Je tournais en rond dans les fermes de l’Hidalgo en suivant le déroulement des divers processus tandis que mon esprit essayait de se tracer un chemin à travers le système. La plupart des salles étaient dans la pénombre, mais la salle des algues nécessitait encore des lunettes de soleil. C’était de là que tout partait. La chaleur et la lumière engendrées par les réactions nucléaires des machines fournissaient l’énergie aux plantes photo-autotrophes, essentiellement les algues Chlorella pyrenoïdosa et Chlorella vulgaris.
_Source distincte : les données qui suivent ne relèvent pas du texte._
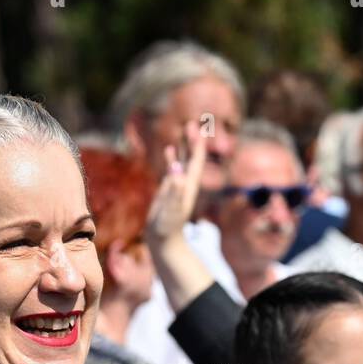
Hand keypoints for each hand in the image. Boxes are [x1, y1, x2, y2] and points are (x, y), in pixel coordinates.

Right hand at [144, 125, 207, 249]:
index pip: (196, 162)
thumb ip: (174, 194)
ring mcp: (177, 186)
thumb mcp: (171, 212)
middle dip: (193, 140)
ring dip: (184, 145)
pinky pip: (171, 169)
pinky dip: (171, 158)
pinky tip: (168, 149)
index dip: (197, 146)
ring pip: (182, 161)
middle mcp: (186, 183)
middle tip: (193, 122)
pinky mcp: (168, 190)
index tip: (198, 130)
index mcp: (189, 186)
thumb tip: (177, 176)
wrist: (165, 241)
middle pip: (192, 158)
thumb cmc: (167, 229)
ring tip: (186, 128)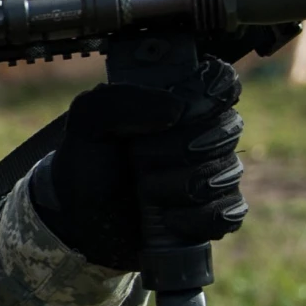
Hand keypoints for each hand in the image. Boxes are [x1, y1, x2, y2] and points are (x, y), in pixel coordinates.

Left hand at [34, 56, 247, 272]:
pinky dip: (195, 219)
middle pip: (226, 131)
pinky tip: (168, 220)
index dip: (207, 98)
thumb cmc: (86, 165)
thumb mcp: (87, 120)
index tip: (176, 114)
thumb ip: (121, 100)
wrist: (76, 221)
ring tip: (145, 193)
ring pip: (225, 174)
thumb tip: (176, 109)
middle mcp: (203, 136)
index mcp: (177, 103)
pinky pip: (229, 213)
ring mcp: (212, 177)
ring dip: (179, 187)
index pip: (222, 84)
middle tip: (139, 160)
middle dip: (177, 150)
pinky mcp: (213, 216)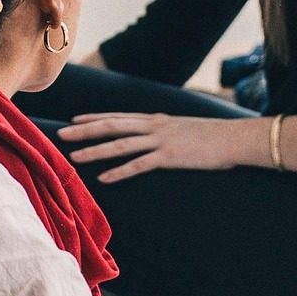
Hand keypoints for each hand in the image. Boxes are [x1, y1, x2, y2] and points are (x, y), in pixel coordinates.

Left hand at [60, 113, 263, 182]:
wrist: (235, 138)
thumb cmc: (214, 136)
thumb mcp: (186, 128)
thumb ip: (168, 131)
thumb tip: (158, 136)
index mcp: (157, 119)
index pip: (119, 116)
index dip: (95, 118)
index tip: (75, 120)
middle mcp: (155, 126)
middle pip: (112, 126)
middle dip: (85, 131)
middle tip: (61, 134)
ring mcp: (161, 141)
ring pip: (120, 144)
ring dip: (95, 151)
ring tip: (74, 156)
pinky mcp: (170, 157)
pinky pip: (139, 165)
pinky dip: (119, 171)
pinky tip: (104, 179)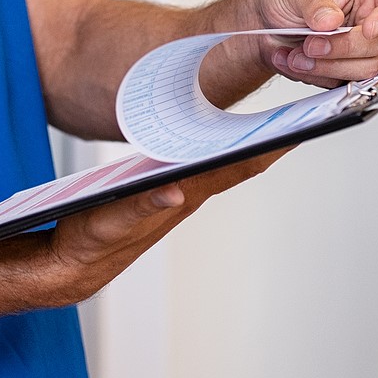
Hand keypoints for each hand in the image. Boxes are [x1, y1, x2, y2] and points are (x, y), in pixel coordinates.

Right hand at [30, 146, 290, 307]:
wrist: (71, 264)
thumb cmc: (90, 241)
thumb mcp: (110, 220)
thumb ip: (140, 205)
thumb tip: (173, 191)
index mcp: (181, 196)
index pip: (236, 167)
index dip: (270, 147)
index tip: (303, 126)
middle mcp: (187, 193)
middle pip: (239, 163)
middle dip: (272, 139)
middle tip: (306, 113)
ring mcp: (178, 194)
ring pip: (223, 164)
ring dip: (250, 144)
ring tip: (278, 120)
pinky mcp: (163, 194)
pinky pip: (200, 167)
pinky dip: (219, 150)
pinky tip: (224, 138)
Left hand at [249, 0, 377, 87]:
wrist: (266, 21)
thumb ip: (314, 3)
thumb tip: (330, 21)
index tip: (370, 28)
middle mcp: (373, 20)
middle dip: (341, 48)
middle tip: (311, 44)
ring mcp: (364, 49)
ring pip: (364, 70)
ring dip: (326, 66)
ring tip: (296, 55)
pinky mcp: (349, 71)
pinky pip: (344, 83)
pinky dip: (316, 76)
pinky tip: (295, 62)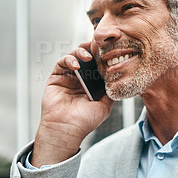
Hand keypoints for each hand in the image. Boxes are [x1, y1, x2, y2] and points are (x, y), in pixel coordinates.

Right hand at [31, 42, 112, 167]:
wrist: (67, 130)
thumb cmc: (85, 121)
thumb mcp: (105, 105)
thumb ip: (111, 91)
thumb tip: (121, 79)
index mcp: (92, 83)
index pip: (98, 64)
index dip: (103, 56)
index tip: (111, 51)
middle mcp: (81, 78)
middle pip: (87, 56)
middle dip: (93, 49)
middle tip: (99, 47)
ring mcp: (68, 76)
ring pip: (75, 56)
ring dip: (81, 52)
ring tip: (88, 57)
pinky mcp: (56, 77)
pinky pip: (62, 62)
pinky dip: (69, 60)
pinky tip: (77, 65)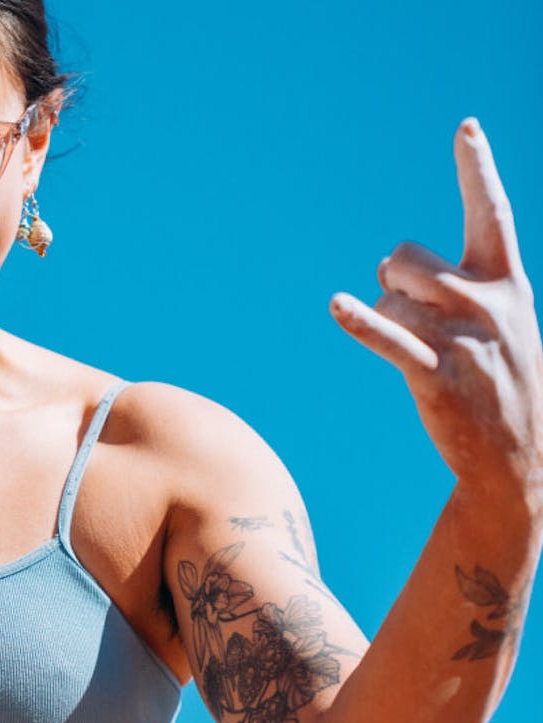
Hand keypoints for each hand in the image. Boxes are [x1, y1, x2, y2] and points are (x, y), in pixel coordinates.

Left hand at [330, 119, 540, 501]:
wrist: (519, 458)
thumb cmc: (499, 379)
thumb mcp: (498, 324)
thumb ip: (452, 285)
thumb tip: (387, 266)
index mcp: (509, 284)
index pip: (492, 214)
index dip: (477, 169)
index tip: (466, 128)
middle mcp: (489, 304)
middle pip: (407, 258)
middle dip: (393, 279)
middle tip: (412, 312)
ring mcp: (464, 341)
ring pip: (391, 299)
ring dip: (387, 318)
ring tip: (420, 350)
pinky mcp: (435, 376)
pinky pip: (388, 339)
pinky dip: (362, 322)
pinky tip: (339, 307)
Elles étaient placées dans de grandes bouteilles suspendues sous les lampes et je me dis que, malgré les problèmes de nutriment, on pourrait, par des manipulations génétiques ou écologiques, obtenir l’échange gazeux souhaité.
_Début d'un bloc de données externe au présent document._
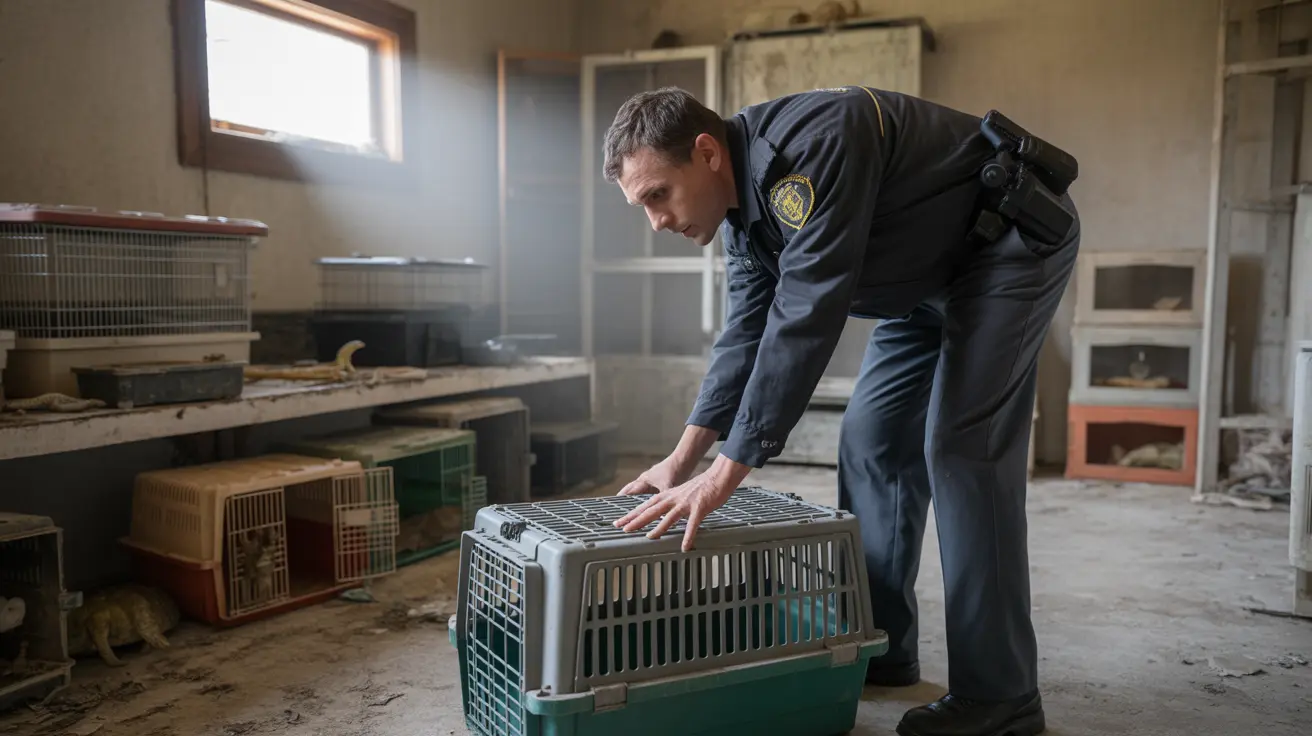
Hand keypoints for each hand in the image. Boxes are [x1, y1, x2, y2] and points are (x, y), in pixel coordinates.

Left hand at [612, 456, 751, 551]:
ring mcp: (686, 503)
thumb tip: (664, 515)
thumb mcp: (682, 494)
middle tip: (623, 528)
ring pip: (669, 517)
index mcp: (668, 495)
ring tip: (649, 538)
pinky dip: (688, 535)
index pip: (646, 505)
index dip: (632, 514)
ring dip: (659, 528)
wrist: (718, 476)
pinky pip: (693, 524)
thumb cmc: (702, 487)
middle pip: (651, 510)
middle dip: (636, 520)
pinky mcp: (700, 507)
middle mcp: (674, 498)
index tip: (620, 521)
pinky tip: (685, 546)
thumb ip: (672, 504)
Je retirai mes lunettes et avançai à tâtons dans la salle marine en attendant que mes yeux se soient habitués à l’obscurité. On apportait ici les algues en excès pour alimenter le bas de la chaîne alimentaire. Plancton et crustacés mangeaient les algues, les petits poissons mangeaient le plancton, les gros poissons mangeaient les petits. C’était la même chose dans les élevages, un peu plus loin ; je distinguais dans l’éclairage nocturne les cages et enclos des lapins, poulets, cochons et chèvres…, et mon nez me confirmait leur présence. Ces animaux mangeaient les déchets végétaux dont ne s’étaient pas servis les hommes et fournissaient eux-mêmes de la nourriture. Derrière les élevages se trouvait la série des salles plantées de rangées de légumes – la ferme proprement dite – et là quelques lumières étaient restées allumées, diffusant une clarté douce et agréable. Je m’assis le dos au mur et contemplai une longue rangée de choux. À côté de moi, un schéma simple était tracé sur le mur, laissé sans légende comme un symbole religieux… le diagramme des processus circulaires du système. La lumière nourrit les algues. Les algues nourrissent plantes et poissons. Les plantes nourrissent humains et animaux, tout en renouvelant l’oxygène et l’eau. Les animaux nourrissent les humains. Humains et animaux rejettent des déchets qui alimentent des micro-organismes, lesquels transforment (dans une certaine mesure) ces déchets en minéraux qui rendent alors possible leur réinsertion dans le sol pour les plantes.